The Leader Vindicator
- Type: Weekly newspaper
- Format: Broadsheet
- Owner: Independent Publications
- Founder: S.C Hepler
- Publisher: Pat Patterson
- Editor: Josh Walzak
- Founded: 1929
- Language: English
- Headquarters: New Bethlehem, Pennsylvania
- Circulation: 4,300
- Website: www.thecourierexpress.com/the_leader_vindicator/

= The Leader Vindicator =

Weekly newspaper in New Bethlehem, Pennsylvania

The Leader-Vindicator is a weekly newspaper serving New Bethlehem, Pennsylvania and the surrounding community.

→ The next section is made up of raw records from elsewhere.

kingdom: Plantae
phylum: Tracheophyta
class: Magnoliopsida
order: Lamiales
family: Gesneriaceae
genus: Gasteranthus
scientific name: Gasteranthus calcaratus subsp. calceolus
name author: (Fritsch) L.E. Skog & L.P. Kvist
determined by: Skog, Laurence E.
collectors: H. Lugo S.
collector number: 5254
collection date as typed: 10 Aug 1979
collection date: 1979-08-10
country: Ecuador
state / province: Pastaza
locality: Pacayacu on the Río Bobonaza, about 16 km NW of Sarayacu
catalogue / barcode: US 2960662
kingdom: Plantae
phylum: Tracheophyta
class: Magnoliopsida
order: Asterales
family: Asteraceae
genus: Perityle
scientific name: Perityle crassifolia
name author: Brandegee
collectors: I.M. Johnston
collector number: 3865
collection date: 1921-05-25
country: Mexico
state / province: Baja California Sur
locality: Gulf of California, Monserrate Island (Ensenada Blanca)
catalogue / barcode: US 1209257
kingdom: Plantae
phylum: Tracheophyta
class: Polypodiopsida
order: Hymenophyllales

It is owned by Independent Publications, under the Community Media Group of Frankfort, Illinois. According to the American Newspaper Representatives, the newspaper has a paid circulation of approximately 4,300 copies.

==History==
The paper is the result of the 1929 merger of the New Bethlehem Vindicator and the Bethlehem Leader. The New Bethlehem Vindicator was founded in 1879 as a seven column Independent paper, expanding to eight pages in 1880. It was sold by Ed Himes to S.C. Hepler of the slightly older Bethlehem Leader in 1929, and the papers were merged into a single paper, making it the only local paper available in Bethlehem.

The paper was bought from L. O. Hepler, by Tom T. Andrews in 1947. Counting his work at the Bethlehem Leader Hepler had at that point been editor and later publisher of the weekly newspaper for almost forty-five years.

In 1953, Herbert Phillips was appointed editor, succeeding his father B. E. Philipps .

The paper was sold to James Shaffer in 1986, but Andrews stayed on as co-publisher until his death in 1996. After the death of Andrews, Shaffer sold the company to McLean Publishing, a company run by a family that owned other local papers. The paper was put under the Independent Publishers Group.

In 2013, McLean Publishing's holdings under the Independent Publishers group were sold to Community Media, including The Leader Vindicator.